A major flashpoint in the case was the Ministry of Home Affairs’ Sahyog portal, launched in October 2024. The portal enables coordinated takedown of unlawful online content, particularly relating to cybercrime, offences against women, and national security. X Corp painted it as an unconstitutional tool of censorship. The High Court, however, called this portrayal baseless.
“Far from being a constitutional anathema, the Sahyog portal is an instrument of public good, conceived under the authority of Section 79(3)(b) of the IT Act and Rule 3(b) of the 2021 Rules. It stands as a beacon of cooperation between citizens and the intermediary a mechanism through which the State endeavours to combat the growing menace of cybercrime,” Justice Nagaprasanna ruled.
The court further warned platforms against adopting a “posture of detachment” after facilitating content that violates Indian law.

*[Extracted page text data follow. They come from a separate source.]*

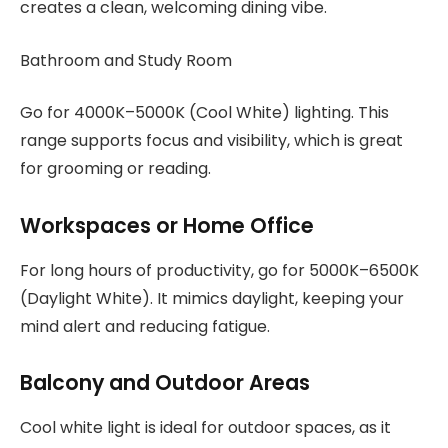
creates a clean, welcoming dining vibe.
Bathroom and Study Room
Go for 4000K–5000K (Cool White) lighting. This
range supports focus and visibility, which is great
for grooming or reading.
Workspaces or Home Office
For long hours of productivity, go for 5000K–6500K
(Daylight White). It mimics daylight, keeping your
mind alert and reducing fatigue.
Balcony and Outdoor Areas
Cool white light is ideal for outdoor spaces, as it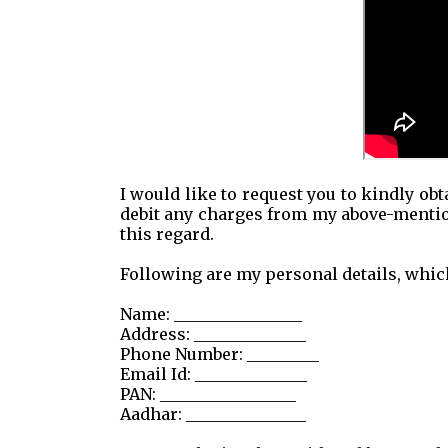
I would like to request you to kindly ob
debit any charges from my above-mentio
this regard.
Following are my personal details, which
Name: ________________
Address: ______________
Phone Number: _________
Email Id: ______________
PAN: _________________
Aadhar: _______________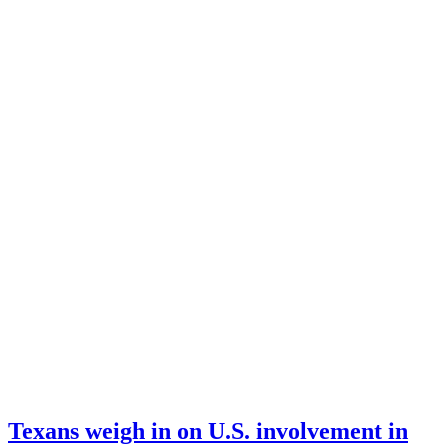
Texans weigh in on U.S. involvement in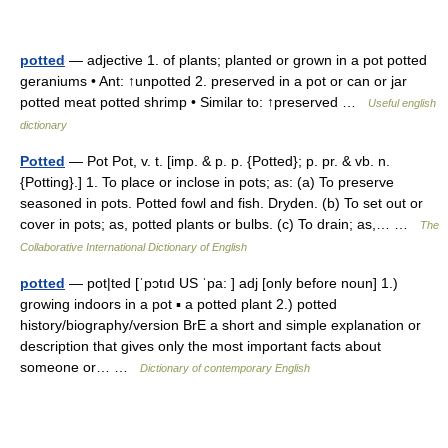
potted
— adjective 1. of plants; planted or grown in a pot potted
geraniums • Ant: ↑unpotted 2. preserved in a pot or can or jar
potted meat potted shrimp • Similar to: ↑preserved …
Useful english
dictionary
Potted
— Pot Pot, v. t. [imp. & p. p. {Potted}; p. pr. & vb. n.
{Potting}.] 1. To place or inclose in pots; as: (a) To preserve
seasoned in pots. Potted fowl and fish. Dryden. (b) To set out or
cover in pots; as, potted plants or bulbs. (c) To drain; as,… …
The
Collaborative International Dictionary of English
potted
— pot|ted [ˈpɔtıd US ˈpa: ] adj [only before noun] 1.)
growing indoors in a pot ▪ a potted plant 2.) potted
history/biography/version BrE a short and simple explanation or
description that gives only the most important facts about
someone or… …
Dictionary of contemporary English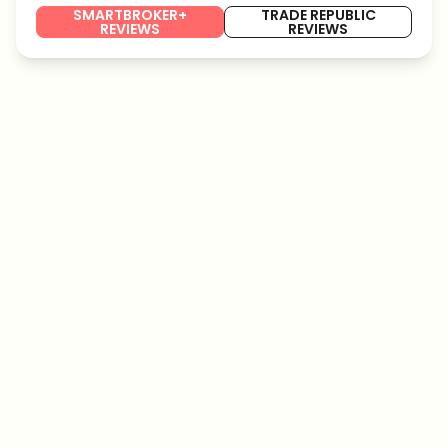
SMARTBROKER+
TRADE REPUBLIC
REVIEWS
REVIEWS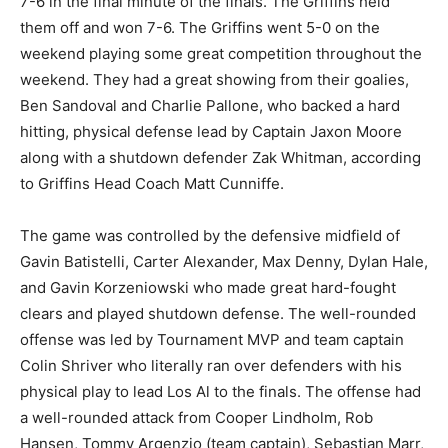
7-6 in the final minute of the finals. The Griffins held
them off and won 7-6. The Griffins went 5-0 on the
weekend playing some great competition throughout the
weekend. They had a great showing from their goalies,
Ben Sandoval and Charlie Pallone, who backed a hard
hitting, physical defense lead by Captain Jaxon Moore
along with a shutdown defender Zak Whitman, according
to Griffins Head Coach Matt Cunniffe.
The game was controlled by the defensive midfield of
Gavin Batistelli, Carter Alexander, Max Denny, Dylan Hale,
and Gavin Korzeniowski who made great hard-fought
clears and played shutdown defense. The well-rounded
offense was led by Tournament MVP and team captain
Colin Shriver who literally ran over defenders with his
physical play to lead Los Al to the finals. The offense had
a well-rounded attack from Cooper Lindholm, Rob
Hansen, Tommy Argenzio (team captain), Sebastian Marr,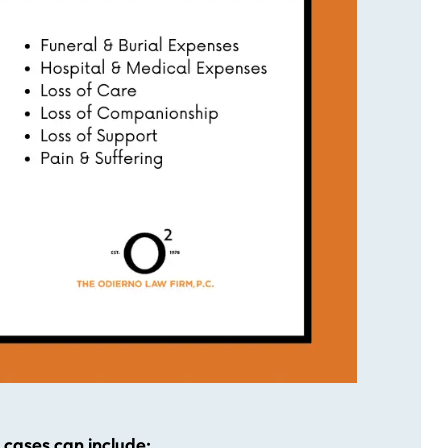
cases can include: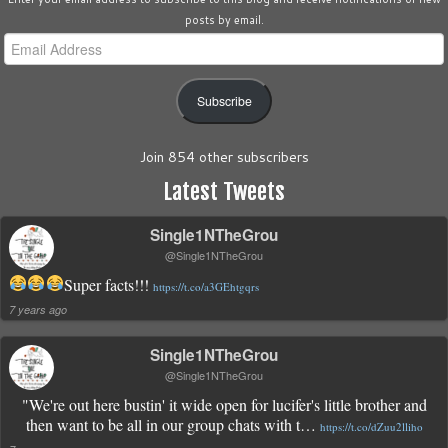
posts by email.
Email
Address
Subscribe
Join 854 other subscribers
Latest Tweets
Single1NTheGrou
@Single1NTheGrou
Super facts!!!
https://t.co/a3GEhtgqrs
7 years ago
Single1NTheGrou
@Single1NTheGrou
"We're out here bustin' it wide open for lucifer's little brother and
then want to be all in our group chats with t…
https://t.co/dZuu2lliho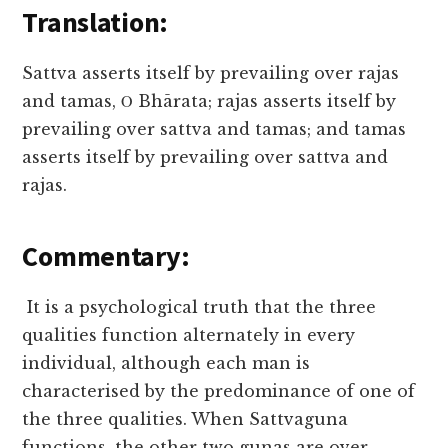
Translation:
Sattva asserts itself by prevailing over rajas
and tamas, Ο Bhārata; rajas asserts itself by
prevailing over sattva and tamas; and tamas
asserts itself by prevailing over sattva and
rajas.
Commentary:
It is a psychological truth that the three
qualities function alternately in every
individual, although each man is
characterised by the predominance of one of
the three qualities. When Sattvaguna
functions, the other two gunas are over-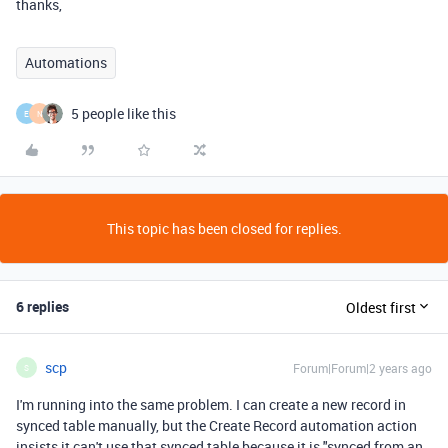
thanks,
Automations
5 people like this
E
N
This topic has been closed for replies.
6 replies
Oldest first
scp
Forum|Forum|2 years ago
S
I'm running into the same problem. I can create a new record in
synced table manually, but the Create Record automation action
insists it can't use that synced table because it is "synced from an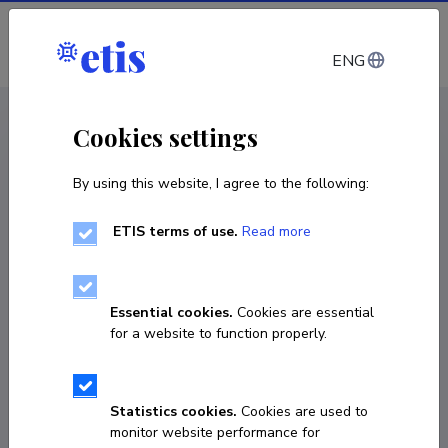
Log in
ENG
CV EST
/
CV ENG
< Staff
Cookies settings
By using this website, I agree to the following:
ETIS terms of use.
Read more
Essential cookies.
Cookies are essential
for a website to function properly.
Statistics cookies.
Cookies are used to
monitor website performance for
Andres Nuija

X Corp’s defence leaned heavily on the Supreme Court’s 2015 Shreya Singhal verdict, which had struck down Section 66A of the IT Act and limited blocking orders to the procedure laid down in Section 69A. But the High Court noted that the Shreya Singhal judgment was specific to the 2011 IT Rules a legal framework no longer in force.

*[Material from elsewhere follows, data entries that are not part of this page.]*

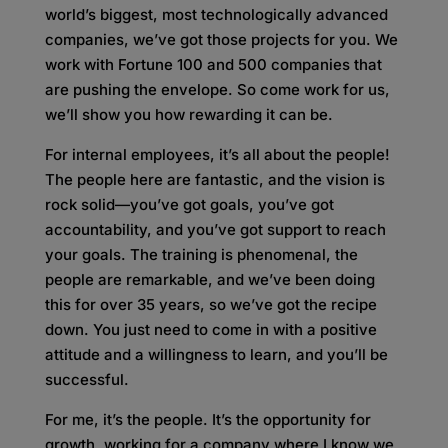
world’s biggest, most technologically advanced
companies, we’ve got those projects for you. We
work with Fortune 100 and 500 companies that
are pushing the envelope. So come work for us,
we’ll show you how rewarding it can be.
For internal employees, it’s all about the people!
The people here are fantastic, and the vision is
rock solid—you’ve got goals, you’ve got
accountability, and you’ve got support to reach
your goals. The training is phenomenal, the
people are remarkable, and we’ve been doing
this for over 35 years, so we’ve got the recipe
down. You just need to come in with a positive
attitude and a willingness to learn, and you’ll be
successful.
For me, it’s the people. It’s the opportunity for
growth, working for a company where I know we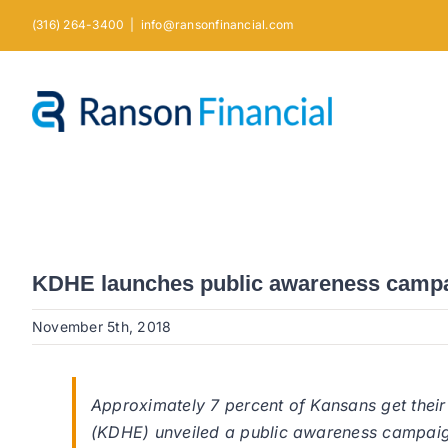
Skip
(316) 264-3400
|
info@ransonfinancial.com
to
content
KDHE launches public awareness campai
November 5th, 2018
Approximately 7 percent of Kansans get thei
(KDHE) unveiled a public awareness campaign 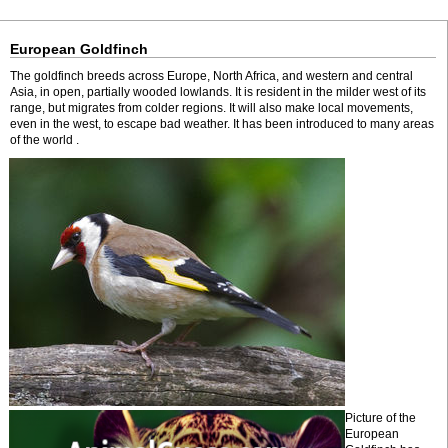
European Goldfinch
The goldfinch breeds across Europe, North Africa, and western and central
Asia, in open, partially wooded lowlands. It is resident in the milder west of its
range, but migrates from colder regions. It will also make local movements,
even in the west, to escape bad weather. It has been introduced to many areas
of the world .
Picture of the
European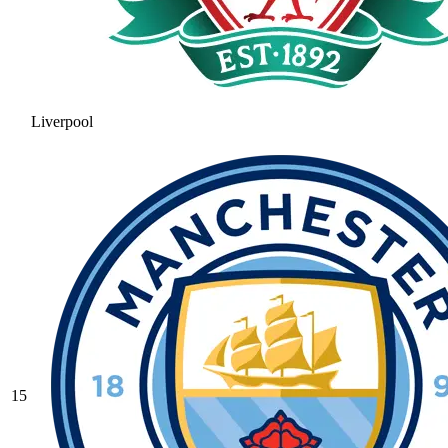
Liverpool
15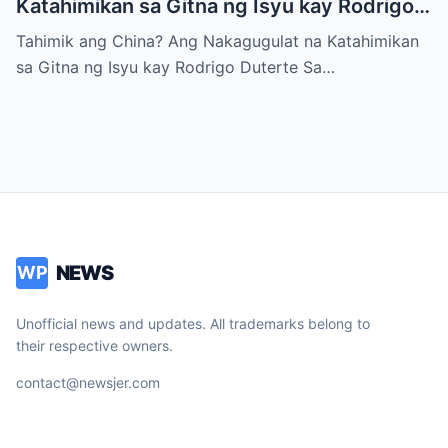
Katahimikan sa Gitna ng Isyu kay Rodrigo
Duterte
Tahimik ang China? Ang Nakagugulat na Katahimikan
sa Gitna ng Isyu kay Rodrigo Duterte Sa…
NEWS
WP
Unofficial news and updates. All trademarks belong to
their respective owners.
contact@newsjer.com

“Shreya Singhal spoke of 2011 rules, now consigned to history. The 2021 Rules, fresh in their conception and distinct in their design, demand their own interpretative frame unsaddled by precedents that address the bygone regime,” Justice Nagaprasanna declared.

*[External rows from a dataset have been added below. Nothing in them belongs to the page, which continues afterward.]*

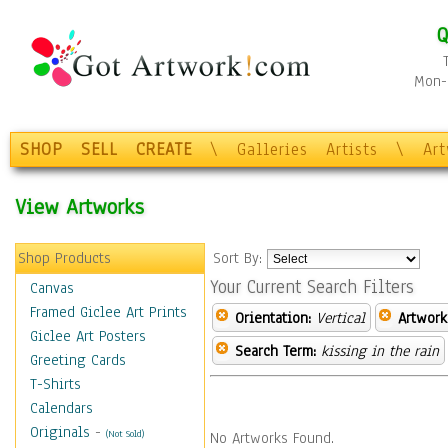
Q
Mon-F
SHOP
SELL
CREATE
\
Galleries
Artists
\
Ar
View Artworks
Shop Products
Sort By:
Your Current Search Filters
Canvas
Framed Giclee Art Prints
Orientation:
Vertical
Artwork
Giclee Art Posters
Search Term:
kissing in the rain
Greeting Cards
T-Shirts
Calendars
Originals
-
(Not Sold)
No Artworks Found.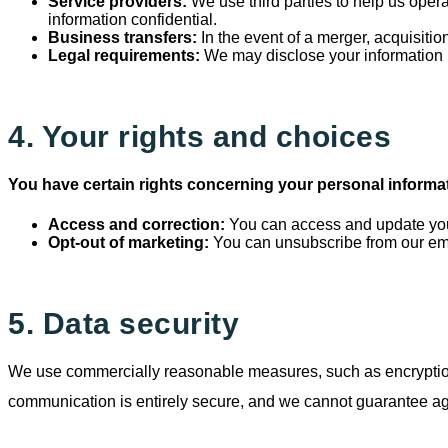
Service providers:
We use third parties to help us opera
information confidential.
Business transfers:
In the event of a merger, acquisitio
Legal requirements:
We may disclose your information i
4. Your rights and choices
You have certain rights concerning your personal informa
Access and correction:
You can access and update your
Opt-out of marketing:
You can unsubscribe from our ema
5. Data security
We use commercially reasonable measures, such as encryption fo
communication is entirely secure, and we cannot guarantee agai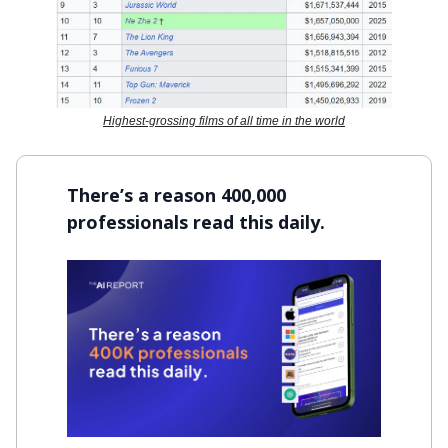
Highest-grossing films of all time in the world
There’s a reason 400,000
professionals read this daily.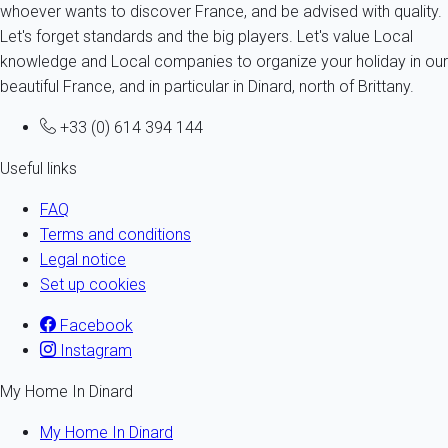
whoever wants to discover France, and be advised with quality.
Let's forget standards and the big players. Let's value Local
knowledge and Local companies to organize your holiday in our
beautiful France, and in particular in Dinard, north of Brittany.
+33 (0) 614 394 144
Useful links
FAQ
Terms and conditions
Legal notice
Set up cookies
Facebook
Instagram
My Home In Dinard
My Home In Dinard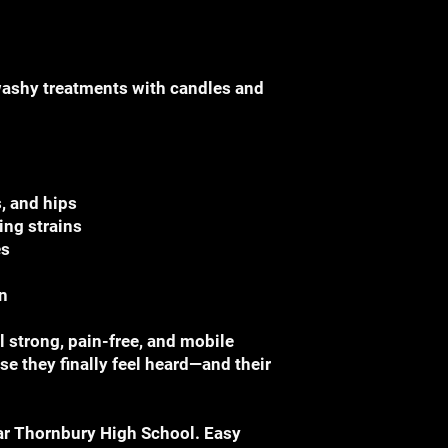
washy treatments with candles and
, and hips
ing strains
es
n
 strong, pain-free, and mobile
e they finally feel heard—and their
ar Thornbury High School. Easy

By affirming that the 2021 IT Rules must be interpreted independently, the court has effectively carved out a new jurisprudential space for India’s digital governance.
The ruling also dismantled the notion that US jurisprudence is the gold standard for free speech. While Reno v. ACLU (1997) had been the cornerstone of internet freedom in the West, Justice Nagaprasanna pointed out that even American courts have since diluted Reno’s absolutism.
“Every sovereign nation regulates social media. India’s resolve likewise cannot be branded unlawful,” the court said, rejecting any attempt to impose American norms on India’s legal system.
The judgment was not just about corporate compliance but also about protecting vulnerable groups. Justice Nagaprasanna explicitly noted that regulation becomes non-negotiable in cases of offences against women, linking the right to dignity enshrined in the Constitution with the need to curb digital lawlessness. “Regulation is a must, more so in cases of offences against women, failing which the right to dignity as ordained in the Constitution gets railroaded,” the court observed.
The Karnataka HC verdict has far-reaching consequences:
- Foreign corporations cannot invoke Indian fundamental rights to shield themselves from compliance.
- The 2021 IT Rules are valid and enforceable, independent of Shreya Singhal.
- Platforms must comply with Indian takedown orders, just as they comply with similar laws abroad.
- The Sahyog portal is legally valid and strengthens state capacity to fight cybercrime.
By firmly asserting that India’s legal and constitutional framework not Silicon Valley’s ideological biases will govern digital speech, the judgment sends a clear message: India’s marketplace is not a playground for global platforms to evade accountability.
In the West, especially after the Capitol Hill riots of 2021, platforms like X, Meta, and Google have tightened their content moderation to comply with domestic laws. Yet, when asked to follow Indian regulations, they often invoke “censorship” and mobilise international narratives about shrinking freedoms.